Function std.datetime.systime.SysTime.toString
Converts this SysTime to a string.
						
				string toString() nothrow scope @safe const;
				
				
				void toString(W)
				(
				
				  ref W writer
				
				) const scope
				
				if (isOutputRange!(W, char));
						
					
				This function exists to make it easy to convert a SysTime to a
        string for code that does not care what the exact format is - just that
        it presents the information in a clear manner. It also makes it easy to
        simply convert a SysTime to a string when using functions such
        as to!string, format, or writeln which use toString to convert
        user-defined types. So, it is unlikely that much code will call
        toString directly.
        The format of the string is purposefully unspecified, and code that
        cares about the format of the string should use toISOString,
        toISOExtString, toSimpleString, or some other custom formatting
        function that explicitly generates the format that the code needs.
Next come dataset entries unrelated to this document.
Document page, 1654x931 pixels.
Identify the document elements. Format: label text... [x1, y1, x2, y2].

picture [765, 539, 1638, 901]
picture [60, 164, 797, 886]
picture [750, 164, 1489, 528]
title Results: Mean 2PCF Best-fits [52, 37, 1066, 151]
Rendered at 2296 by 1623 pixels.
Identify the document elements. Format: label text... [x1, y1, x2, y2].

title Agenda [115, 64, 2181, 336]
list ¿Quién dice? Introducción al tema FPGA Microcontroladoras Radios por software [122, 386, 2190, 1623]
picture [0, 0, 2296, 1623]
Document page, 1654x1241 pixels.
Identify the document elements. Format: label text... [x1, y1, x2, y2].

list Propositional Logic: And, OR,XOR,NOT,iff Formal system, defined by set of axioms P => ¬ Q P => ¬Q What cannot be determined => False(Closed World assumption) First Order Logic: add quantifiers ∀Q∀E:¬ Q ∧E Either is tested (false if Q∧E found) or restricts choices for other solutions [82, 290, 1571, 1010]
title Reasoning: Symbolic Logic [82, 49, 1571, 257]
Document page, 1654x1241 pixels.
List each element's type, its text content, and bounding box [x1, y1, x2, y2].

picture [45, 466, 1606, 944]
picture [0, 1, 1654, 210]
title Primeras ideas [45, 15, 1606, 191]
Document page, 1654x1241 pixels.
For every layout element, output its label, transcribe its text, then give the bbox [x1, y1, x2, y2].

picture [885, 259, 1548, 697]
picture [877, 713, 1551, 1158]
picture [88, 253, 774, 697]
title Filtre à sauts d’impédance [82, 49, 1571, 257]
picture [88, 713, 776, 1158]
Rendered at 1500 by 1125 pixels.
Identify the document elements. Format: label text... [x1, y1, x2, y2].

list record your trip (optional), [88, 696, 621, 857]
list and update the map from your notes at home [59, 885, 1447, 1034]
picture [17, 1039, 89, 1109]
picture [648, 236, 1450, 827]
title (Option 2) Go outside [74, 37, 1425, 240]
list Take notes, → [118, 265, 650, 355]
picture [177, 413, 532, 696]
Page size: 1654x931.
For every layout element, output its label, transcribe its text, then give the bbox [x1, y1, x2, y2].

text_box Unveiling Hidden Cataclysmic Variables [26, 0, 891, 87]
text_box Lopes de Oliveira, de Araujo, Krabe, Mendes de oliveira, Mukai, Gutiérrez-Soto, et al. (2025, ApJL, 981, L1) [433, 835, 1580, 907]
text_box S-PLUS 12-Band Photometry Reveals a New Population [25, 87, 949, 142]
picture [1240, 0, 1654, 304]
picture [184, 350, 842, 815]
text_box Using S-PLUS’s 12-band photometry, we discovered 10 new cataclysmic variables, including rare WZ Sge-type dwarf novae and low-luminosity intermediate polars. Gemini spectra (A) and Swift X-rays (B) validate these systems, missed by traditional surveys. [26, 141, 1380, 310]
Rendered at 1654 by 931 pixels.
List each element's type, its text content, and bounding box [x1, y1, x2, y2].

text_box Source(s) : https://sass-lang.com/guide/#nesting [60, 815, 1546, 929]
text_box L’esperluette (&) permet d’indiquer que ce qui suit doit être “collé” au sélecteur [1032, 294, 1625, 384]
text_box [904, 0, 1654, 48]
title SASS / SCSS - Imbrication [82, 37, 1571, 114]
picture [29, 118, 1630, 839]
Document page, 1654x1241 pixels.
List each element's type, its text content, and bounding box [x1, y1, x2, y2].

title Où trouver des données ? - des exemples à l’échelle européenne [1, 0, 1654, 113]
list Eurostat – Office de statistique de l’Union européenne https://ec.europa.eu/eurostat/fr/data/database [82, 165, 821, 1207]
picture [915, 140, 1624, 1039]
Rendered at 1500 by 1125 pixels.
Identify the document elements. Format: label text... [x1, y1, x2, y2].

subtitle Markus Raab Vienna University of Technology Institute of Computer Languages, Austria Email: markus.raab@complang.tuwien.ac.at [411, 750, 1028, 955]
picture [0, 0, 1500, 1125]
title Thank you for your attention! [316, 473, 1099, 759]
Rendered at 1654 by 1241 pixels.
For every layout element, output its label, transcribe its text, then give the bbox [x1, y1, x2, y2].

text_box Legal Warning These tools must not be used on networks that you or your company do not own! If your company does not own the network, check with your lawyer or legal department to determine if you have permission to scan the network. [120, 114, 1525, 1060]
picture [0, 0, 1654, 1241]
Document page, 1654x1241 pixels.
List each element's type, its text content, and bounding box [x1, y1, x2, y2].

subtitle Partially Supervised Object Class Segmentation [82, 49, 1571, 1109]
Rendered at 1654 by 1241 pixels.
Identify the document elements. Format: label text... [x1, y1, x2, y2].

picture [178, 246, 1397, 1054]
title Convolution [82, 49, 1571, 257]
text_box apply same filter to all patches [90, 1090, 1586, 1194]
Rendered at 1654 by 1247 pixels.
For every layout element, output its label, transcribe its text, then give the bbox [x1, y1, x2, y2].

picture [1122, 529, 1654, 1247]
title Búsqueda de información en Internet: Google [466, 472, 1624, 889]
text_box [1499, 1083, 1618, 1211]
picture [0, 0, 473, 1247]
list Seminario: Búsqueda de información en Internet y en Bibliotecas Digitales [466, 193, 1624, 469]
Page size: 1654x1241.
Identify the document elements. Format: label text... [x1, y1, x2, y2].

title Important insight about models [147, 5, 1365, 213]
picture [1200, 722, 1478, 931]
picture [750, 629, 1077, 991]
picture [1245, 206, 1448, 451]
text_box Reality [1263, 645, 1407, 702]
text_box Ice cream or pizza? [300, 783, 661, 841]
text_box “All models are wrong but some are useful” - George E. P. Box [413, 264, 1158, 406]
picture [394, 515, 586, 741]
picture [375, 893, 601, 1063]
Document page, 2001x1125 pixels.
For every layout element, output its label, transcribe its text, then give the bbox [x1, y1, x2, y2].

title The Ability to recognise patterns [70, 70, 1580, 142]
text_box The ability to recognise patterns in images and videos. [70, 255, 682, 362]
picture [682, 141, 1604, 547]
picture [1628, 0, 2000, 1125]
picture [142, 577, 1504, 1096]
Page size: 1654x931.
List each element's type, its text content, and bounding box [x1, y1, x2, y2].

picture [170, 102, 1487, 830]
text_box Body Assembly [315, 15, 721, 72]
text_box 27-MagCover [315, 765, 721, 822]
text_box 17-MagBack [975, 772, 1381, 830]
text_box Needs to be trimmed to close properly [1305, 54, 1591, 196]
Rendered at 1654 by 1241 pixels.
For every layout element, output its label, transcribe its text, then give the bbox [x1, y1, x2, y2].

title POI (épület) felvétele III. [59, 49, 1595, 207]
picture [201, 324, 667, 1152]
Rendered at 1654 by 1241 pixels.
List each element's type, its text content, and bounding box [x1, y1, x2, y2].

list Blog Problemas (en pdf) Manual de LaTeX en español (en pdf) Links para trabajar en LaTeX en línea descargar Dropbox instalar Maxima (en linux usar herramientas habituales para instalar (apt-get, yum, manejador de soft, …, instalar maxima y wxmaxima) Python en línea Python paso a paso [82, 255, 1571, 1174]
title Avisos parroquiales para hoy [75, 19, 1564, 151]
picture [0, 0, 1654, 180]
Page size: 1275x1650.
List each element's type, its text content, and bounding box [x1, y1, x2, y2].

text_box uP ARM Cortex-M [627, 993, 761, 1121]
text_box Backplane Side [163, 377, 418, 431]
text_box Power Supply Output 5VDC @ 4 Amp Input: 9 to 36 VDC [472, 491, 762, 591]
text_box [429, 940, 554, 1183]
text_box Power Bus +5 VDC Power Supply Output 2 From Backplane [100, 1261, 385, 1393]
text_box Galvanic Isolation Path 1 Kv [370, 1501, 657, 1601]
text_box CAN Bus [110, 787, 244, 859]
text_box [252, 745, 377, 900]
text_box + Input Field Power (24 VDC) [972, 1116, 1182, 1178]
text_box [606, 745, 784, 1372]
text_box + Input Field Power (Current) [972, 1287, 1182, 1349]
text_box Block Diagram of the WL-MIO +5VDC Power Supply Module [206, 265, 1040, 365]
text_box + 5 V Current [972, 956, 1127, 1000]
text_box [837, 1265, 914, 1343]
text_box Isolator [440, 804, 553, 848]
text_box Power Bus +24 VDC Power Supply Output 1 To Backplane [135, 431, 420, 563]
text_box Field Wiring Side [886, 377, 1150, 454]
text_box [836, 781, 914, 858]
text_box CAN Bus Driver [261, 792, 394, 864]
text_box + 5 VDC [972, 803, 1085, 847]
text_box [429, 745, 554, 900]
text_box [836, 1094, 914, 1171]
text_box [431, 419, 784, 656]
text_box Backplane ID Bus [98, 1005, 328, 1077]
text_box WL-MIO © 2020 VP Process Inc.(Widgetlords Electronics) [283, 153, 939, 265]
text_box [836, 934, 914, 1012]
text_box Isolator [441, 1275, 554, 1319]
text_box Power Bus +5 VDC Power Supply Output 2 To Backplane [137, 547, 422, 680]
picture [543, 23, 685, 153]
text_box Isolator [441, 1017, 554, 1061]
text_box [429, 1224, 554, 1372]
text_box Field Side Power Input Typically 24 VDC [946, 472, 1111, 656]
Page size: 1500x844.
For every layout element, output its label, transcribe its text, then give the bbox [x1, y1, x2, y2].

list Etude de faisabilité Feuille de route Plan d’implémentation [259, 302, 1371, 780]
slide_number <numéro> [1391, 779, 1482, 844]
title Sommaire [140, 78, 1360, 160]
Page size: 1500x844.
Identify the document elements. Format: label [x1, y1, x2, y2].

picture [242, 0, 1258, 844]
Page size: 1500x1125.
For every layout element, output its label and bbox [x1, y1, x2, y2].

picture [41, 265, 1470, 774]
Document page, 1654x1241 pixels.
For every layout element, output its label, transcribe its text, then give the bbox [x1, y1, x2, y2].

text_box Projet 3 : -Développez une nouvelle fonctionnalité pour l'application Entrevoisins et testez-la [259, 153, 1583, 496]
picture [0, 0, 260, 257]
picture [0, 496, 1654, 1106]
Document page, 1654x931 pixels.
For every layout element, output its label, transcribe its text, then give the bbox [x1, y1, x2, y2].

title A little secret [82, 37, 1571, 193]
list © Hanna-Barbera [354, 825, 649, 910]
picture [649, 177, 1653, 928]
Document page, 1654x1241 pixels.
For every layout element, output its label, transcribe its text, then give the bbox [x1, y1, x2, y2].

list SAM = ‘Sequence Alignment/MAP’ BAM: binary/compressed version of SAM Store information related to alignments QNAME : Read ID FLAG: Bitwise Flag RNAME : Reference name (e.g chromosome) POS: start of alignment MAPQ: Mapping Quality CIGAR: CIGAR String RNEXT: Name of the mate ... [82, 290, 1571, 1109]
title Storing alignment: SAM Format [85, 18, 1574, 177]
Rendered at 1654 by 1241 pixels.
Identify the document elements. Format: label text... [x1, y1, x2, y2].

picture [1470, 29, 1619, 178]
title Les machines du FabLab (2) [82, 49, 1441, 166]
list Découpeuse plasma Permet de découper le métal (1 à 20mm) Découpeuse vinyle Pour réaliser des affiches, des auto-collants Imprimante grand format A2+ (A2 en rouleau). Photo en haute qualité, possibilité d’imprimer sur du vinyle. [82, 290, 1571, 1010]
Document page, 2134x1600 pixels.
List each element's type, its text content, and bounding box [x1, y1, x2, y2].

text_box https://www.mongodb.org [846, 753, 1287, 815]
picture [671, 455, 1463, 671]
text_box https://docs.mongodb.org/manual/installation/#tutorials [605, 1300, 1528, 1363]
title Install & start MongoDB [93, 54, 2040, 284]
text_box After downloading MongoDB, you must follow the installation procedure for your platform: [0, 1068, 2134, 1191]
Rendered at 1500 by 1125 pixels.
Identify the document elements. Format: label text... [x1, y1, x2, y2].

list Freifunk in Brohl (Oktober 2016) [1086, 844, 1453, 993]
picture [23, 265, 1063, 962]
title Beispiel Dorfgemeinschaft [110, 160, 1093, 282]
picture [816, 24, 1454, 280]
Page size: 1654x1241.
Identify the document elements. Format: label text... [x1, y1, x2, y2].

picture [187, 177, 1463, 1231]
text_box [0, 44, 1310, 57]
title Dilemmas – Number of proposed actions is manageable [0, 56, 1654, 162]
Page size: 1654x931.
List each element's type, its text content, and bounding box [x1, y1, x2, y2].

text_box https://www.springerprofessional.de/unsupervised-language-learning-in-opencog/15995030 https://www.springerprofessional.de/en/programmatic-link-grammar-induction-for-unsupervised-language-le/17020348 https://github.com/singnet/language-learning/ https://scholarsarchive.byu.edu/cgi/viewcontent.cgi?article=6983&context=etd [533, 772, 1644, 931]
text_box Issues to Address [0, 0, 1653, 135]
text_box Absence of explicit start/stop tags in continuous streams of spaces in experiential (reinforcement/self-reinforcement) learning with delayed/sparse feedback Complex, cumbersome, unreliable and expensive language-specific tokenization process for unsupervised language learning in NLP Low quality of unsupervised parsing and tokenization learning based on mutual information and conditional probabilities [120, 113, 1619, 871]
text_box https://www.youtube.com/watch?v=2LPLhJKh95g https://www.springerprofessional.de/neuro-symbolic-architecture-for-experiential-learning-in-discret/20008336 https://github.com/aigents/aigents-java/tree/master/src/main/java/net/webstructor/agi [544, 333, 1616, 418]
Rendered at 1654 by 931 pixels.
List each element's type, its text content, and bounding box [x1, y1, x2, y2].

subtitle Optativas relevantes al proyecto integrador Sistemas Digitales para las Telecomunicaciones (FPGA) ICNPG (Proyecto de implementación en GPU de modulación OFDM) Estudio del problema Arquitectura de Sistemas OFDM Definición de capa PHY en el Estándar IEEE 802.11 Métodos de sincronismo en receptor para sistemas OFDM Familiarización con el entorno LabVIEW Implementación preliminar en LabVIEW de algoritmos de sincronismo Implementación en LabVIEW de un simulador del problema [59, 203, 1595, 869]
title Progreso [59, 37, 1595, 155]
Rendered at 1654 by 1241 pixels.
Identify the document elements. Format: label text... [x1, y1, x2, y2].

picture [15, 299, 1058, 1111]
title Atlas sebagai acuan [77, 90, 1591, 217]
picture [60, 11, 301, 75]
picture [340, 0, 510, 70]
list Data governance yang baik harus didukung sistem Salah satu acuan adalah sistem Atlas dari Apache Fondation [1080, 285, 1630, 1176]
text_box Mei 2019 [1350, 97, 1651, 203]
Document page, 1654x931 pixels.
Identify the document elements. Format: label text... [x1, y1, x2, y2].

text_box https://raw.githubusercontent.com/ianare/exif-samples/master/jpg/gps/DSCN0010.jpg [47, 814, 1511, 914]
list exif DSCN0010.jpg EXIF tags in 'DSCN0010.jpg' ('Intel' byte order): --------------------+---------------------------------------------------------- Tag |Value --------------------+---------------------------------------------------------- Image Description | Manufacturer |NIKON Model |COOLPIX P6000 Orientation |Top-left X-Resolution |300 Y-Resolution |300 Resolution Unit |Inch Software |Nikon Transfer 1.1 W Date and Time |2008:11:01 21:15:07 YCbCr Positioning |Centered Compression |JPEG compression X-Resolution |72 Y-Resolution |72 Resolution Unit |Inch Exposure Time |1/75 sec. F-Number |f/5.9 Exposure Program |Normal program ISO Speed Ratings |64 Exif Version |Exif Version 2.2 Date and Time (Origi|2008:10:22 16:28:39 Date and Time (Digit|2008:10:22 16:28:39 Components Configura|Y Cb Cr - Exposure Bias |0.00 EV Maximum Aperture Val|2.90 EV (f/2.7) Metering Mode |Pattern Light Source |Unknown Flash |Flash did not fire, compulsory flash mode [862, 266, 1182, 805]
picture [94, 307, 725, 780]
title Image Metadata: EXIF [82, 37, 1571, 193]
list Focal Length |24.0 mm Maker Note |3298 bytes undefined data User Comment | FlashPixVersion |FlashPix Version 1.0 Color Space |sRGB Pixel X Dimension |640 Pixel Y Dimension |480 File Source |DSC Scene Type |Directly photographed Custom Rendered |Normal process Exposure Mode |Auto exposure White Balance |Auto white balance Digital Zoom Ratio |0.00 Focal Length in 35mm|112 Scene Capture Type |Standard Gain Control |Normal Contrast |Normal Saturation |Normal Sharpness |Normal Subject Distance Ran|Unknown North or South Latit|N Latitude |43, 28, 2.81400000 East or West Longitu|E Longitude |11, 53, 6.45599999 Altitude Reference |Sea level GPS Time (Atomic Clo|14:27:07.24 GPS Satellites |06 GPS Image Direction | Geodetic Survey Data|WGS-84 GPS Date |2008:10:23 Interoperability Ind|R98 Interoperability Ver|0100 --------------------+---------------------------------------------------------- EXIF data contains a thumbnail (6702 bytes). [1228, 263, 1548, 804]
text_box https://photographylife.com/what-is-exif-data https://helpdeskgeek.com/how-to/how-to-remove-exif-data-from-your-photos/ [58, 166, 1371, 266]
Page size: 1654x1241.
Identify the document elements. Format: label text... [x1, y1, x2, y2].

The
        reason is that the code is then clear about what format it's using,
        making it less error-prone to maintain the code and interact with other
        software that consumes the generated strings. It's for this same reason
        that SysTime has no fromString function, whereas it does have
        fromISOString, fromISOExtString, and fromSimpleString.
The format returned by toString may or may not change in the future.
Parameters
| Name | Description | 
|---|---|
| writer | A characcepting
            output range | 
Returns
A string when not using an output range; void otherwise.